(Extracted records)
=== Section Start ===

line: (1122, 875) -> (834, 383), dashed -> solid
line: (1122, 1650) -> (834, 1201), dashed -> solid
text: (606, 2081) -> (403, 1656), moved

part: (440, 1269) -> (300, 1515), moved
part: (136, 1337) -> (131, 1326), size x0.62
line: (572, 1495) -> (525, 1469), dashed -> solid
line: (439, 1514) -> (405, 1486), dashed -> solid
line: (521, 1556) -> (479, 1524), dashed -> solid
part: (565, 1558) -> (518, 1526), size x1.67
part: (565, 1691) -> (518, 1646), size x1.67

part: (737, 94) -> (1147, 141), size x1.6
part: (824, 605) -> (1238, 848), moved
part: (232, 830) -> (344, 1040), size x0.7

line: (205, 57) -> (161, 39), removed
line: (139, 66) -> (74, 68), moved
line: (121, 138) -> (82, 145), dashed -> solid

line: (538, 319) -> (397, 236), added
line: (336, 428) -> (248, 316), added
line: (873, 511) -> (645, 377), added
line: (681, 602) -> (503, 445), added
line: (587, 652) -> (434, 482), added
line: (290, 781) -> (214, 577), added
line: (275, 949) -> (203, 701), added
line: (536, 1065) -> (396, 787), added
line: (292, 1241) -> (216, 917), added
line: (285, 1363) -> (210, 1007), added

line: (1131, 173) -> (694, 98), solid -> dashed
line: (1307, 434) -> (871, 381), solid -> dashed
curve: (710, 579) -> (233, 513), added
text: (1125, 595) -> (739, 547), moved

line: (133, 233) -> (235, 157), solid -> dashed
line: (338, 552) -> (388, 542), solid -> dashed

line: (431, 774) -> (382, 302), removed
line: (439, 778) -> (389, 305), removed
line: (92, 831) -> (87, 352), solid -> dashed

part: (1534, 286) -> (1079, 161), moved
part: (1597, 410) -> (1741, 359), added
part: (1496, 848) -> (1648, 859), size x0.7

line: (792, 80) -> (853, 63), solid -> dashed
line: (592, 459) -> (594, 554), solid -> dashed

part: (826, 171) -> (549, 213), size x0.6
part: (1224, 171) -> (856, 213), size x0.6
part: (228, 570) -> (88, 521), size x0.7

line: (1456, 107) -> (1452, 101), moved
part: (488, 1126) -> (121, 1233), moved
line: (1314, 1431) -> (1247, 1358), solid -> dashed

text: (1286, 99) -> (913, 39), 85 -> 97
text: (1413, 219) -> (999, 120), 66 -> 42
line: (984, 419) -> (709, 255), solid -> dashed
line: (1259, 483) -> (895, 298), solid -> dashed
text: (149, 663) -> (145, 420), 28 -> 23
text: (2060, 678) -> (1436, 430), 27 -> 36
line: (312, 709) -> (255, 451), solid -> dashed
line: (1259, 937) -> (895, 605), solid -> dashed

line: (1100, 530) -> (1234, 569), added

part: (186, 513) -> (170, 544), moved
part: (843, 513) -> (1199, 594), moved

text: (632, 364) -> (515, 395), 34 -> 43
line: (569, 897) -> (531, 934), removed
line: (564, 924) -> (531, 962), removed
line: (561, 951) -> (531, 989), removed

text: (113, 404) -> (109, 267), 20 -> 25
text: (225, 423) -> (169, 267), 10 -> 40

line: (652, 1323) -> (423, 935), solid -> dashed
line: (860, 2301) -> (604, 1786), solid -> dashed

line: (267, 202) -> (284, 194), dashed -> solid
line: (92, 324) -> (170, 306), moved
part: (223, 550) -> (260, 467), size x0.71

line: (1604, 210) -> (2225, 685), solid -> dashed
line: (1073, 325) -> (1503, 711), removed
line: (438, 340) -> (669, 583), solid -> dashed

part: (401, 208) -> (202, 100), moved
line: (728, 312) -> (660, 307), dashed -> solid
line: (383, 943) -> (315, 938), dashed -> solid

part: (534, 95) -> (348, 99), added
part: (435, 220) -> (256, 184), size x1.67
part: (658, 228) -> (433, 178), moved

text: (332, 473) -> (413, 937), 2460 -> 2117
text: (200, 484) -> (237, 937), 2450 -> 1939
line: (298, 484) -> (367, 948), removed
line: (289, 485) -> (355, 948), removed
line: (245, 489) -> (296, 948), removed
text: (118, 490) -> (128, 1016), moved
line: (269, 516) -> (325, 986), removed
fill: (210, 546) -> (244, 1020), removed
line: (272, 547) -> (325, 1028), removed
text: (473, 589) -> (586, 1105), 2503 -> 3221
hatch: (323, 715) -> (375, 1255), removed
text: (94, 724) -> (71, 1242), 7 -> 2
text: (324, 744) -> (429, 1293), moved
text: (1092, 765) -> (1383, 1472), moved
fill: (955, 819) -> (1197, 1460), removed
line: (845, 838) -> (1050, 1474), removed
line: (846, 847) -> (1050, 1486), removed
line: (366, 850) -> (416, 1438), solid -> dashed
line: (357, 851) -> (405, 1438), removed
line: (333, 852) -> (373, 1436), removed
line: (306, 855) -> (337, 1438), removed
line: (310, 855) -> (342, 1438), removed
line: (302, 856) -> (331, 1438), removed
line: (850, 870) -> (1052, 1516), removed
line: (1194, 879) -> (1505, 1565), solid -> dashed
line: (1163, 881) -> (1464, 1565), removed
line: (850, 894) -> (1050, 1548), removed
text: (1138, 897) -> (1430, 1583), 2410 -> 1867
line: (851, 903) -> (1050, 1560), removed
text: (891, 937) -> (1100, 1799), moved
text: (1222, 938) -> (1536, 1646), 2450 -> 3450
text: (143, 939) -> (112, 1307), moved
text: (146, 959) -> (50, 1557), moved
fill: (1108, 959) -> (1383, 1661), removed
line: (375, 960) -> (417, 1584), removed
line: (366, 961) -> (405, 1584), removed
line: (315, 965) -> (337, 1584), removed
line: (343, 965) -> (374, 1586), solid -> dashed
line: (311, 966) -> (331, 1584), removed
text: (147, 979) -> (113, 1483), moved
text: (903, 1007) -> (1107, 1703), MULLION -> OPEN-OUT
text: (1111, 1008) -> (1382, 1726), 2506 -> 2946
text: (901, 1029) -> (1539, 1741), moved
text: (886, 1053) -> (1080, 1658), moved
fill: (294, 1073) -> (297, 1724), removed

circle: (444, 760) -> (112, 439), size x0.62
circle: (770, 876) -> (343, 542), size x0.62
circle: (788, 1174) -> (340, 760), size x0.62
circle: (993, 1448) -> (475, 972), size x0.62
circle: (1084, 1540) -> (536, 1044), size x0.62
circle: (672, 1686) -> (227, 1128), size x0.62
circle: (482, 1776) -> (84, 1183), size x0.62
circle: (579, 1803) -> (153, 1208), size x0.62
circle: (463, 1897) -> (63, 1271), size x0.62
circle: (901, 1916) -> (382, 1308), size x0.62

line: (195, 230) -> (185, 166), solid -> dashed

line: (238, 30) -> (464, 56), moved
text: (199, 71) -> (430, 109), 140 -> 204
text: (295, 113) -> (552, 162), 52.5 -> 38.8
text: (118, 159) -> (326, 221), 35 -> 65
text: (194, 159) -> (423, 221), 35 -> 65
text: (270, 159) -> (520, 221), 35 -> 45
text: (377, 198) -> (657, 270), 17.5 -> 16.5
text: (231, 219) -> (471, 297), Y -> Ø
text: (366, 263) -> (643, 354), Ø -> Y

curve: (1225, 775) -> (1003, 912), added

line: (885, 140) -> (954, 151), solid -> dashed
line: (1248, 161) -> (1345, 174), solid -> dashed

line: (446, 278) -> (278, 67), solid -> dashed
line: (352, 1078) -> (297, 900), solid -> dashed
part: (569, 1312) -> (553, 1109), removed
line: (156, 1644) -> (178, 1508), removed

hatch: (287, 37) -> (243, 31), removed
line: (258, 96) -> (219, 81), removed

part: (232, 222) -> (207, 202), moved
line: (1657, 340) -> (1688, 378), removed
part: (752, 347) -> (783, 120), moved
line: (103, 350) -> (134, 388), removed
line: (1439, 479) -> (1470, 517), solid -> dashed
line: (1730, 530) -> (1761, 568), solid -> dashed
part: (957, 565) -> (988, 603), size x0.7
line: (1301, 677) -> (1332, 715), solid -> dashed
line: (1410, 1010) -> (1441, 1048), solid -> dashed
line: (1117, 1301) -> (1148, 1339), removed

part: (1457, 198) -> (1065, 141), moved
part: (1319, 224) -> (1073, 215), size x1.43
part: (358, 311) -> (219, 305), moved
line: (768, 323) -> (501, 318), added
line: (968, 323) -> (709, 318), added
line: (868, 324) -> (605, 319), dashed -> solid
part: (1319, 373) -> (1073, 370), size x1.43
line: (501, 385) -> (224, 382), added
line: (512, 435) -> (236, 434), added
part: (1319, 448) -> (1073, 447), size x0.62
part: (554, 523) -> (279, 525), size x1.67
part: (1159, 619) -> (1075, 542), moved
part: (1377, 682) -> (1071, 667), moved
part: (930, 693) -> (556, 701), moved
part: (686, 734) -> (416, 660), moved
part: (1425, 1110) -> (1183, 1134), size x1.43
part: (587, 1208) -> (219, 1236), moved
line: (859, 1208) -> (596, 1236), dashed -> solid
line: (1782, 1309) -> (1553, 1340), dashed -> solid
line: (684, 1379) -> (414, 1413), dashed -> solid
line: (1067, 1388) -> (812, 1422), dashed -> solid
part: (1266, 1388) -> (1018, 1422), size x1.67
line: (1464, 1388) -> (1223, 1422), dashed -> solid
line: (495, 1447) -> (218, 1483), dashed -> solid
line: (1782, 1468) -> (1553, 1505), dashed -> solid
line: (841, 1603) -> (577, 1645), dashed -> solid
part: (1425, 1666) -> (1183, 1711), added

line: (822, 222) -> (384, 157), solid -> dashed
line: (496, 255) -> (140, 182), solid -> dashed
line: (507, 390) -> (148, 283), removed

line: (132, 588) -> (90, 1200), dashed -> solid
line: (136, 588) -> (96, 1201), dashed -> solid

=== Section End ===

_Goal of the exercise:_ With "curve" as the word to match, copy each line of the records that has it.

_Result of the exercise:_
curve: (710, 579) -> (233, 513), added
curve: (1225, 775) -> (1003, 912), added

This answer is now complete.